The goal was not production delivery.
It was to create a clear, defensible direction that leadership could evaluate, trust, and use to guide phased modernization.


Context

The Forms page functioned as a critical public utility. It supported access to unemployment assistance, wage recovery, benefits administration, and worker protections.

At the same time, it reflected years of accumulated content with no unifying structure. Forms were grouped by agency logic, not public intent. Search was absent. Guidance was minimal. Users frequently relied on the National Call Center simply to find the correct form.

This required a strategy that could reduce friction without introducing risk, and clarify direction without disrupting mission-critical access.

Modernization had to balance scale, accessibility, and continuity of service, while acknowledging the reality of legacy systems and long-term governance requirements.


Strategy

The strategy prioritized clarity and alignment before velocity.

Rather than starting with interface changes, I focused on understanding how people actually sought forms, where they failed, and what signals could guide them more effectively.

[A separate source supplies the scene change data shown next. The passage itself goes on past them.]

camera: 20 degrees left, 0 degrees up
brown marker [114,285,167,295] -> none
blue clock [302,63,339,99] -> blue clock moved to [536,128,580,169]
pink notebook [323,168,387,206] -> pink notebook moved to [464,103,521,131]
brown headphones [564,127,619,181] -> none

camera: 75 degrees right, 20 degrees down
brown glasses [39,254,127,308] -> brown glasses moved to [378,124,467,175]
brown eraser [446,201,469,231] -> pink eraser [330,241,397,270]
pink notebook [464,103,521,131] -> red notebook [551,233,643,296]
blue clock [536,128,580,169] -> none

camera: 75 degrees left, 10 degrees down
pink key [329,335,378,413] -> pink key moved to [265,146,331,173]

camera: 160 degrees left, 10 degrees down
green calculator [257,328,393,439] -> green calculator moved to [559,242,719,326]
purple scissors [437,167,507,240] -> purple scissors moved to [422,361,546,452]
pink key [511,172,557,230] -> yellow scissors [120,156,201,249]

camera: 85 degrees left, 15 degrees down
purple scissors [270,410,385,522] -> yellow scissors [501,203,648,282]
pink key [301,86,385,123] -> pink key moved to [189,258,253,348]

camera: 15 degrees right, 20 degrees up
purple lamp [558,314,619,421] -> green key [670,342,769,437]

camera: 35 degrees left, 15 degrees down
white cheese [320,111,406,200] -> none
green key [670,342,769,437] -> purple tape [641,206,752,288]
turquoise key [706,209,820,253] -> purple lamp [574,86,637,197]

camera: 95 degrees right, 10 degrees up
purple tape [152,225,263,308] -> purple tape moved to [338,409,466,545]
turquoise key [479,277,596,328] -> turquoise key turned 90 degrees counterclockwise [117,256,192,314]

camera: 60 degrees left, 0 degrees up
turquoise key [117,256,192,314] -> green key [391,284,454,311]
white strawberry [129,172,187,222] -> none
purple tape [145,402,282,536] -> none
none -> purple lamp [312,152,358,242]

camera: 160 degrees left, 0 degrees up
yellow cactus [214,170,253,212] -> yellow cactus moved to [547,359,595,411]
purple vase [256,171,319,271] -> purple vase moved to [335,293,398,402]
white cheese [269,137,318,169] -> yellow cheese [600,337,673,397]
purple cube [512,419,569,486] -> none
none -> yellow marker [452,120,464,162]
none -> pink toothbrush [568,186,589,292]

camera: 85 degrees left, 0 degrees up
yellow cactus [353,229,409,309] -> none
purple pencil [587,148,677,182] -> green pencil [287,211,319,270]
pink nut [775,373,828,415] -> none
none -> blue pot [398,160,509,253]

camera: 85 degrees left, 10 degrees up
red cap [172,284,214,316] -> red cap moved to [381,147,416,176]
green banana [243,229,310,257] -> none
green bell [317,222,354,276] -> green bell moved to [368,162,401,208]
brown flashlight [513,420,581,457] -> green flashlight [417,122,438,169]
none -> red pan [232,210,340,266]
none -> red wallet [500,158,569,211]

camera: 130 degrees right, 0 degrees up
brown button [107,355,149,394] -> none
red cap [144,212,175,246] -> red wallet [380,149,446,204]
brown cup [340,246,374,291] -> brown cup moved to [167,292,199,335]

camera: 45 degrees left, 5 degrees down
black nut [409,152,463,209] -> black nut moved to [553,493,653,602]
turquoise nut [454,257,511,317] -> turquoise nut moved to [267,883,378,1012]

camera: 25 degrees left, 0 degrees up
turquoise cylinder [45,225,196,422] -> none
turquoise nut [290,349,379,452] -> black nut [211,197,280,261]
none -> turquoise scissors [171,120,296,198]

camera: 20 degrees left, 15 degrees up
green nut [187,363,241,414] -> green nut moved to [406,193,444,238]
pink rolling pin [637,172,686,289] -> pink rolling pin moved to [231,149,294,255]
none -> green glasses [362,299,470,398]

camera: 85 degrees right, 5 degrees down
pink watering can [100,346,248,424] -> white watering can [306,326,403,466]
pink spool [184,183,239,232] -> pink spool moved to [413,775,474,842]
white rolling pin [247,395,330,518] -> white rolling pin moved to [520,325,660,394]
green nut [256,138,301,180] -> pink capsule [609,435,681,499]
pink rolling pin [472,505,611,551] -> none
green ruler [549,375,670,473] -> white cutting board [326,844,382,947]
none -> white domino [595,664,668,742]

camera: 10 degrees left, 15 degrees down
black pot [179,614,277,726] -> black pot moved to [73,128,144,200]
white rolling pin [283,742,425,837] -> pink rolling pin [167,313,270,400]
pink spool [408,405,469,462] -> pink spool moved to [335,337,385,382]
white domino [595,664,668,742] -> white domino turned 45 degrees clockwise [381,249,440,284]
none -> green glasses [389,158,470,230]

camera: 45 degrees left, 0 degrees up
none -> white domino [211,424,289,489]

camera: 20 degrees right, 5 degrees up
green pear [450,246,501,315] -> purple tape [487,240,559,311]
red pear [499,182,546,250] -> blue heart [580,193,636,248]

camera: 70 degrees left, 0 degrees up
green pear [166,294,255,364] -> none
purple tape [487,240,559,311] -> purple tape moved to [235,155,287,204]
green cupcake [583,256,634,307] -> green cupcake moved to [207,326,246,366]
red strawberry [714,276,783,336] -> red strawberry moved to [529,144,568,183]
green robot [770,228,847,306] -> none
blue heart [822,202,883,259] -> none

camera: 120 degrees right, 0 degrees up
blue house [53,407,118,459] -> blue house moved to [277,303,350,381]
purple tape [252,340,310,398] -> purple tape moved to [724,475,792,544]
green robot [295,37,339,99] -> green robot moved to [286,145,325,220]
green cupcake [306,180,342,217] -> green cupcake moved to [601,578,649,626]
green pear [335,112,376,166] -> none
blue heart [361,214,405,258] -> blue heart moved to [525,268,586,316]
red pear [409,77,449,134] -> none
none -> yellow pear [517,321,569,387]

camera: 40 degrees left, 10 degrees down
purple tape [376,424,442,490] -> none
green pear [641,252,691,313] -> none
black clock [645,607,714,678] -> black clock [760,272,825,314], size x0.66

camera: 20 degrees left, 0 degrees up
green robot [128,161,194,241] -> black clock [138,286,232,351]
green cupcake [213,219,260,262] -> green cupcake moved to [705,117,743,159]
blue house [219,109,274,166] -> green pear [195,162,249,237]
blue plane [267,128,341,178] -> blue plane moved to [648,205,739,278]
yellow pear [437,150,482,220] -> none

Key strategic moves included:

  • Reframing search and navigation around user intent, not organizational structure

  • Designing a metadata-driven content model to support relevance, accessibility, and multilingual parity

  • Exploring AI-assisted discovery as a way to reduce cognitive load and support wayfinding

  • Using high-fidelity prototypes to surface trade-offs, feasibility, and risk early

The prototypes functioned as decision tools, not visual deliverables.

They allowed teams to discuss concrete options rather than abstract plans.


modernization Snapshot

This work produced decision artifacts, not finished products.

Top section of the existing, static Forms page, serving more as an archive; and the reimagined modernized prototype incorporating Agentic AI and AI-driven in-page faceted search capabilities.

The goal was to give leadership clear visibility into modernization paths, and provide WebOps with a credible foundation for phased execution.

What these artifacts represent

  • A clear contrast between legacy behavior and proposed direction

  • High-fidelity prototypes used to evaluate risk and feasibility early

  • Design decisions grounded in accessibility, scale, and long-term maintainability


These artifacts were used to align stakeholders, clarify scope, and reduce uncertainty before engineering investment.


Key decisions reinforced

  • Treating forms as a product experience, not a document repository

  • Prioritizing discovery, wayfinding, and task clarity over surface-level redesign

  • Designing interaction patterns that could support future automation

  • Making governance and accessibility first-order design inputs

Outcomes

  • Defined a modernized product direction for one of DOL’s highest-risk public services

  • Produced decision-ready prototypes used in roadmap and planning discussions

  • Established reusable patterns for search, filtering, and content organization

  • Introduced AI-assisted discovery concepts focused on clarity and access

  • Improved alignment across product, content, accessibility, and governance stakeholders

Although the work concluded at the prototype stage, its value lay in reducing uncertainty and enabling informed investment decisions.


What This Approach Demonstrates

This case reflects how I approach early-stage modernization and new technology adoption in complex environments.

The work demonstrates how product strategy can operate as a risk-reduction and alignment function, especially when systems are large, expectations are high, and the cost of misdirection is significant.

By grounding strategy in research, clear decision frameworks, and tangible prototypes, teams can modernize responsibly, without relying on short-term fixes or speculative builds.


While delivered in a public-sector environment, the challenges addressed here are common to enterprise and regulated organizations: legacy systems, fragmented content, accessibility requirements, and the need to modernize without disrupting critical services.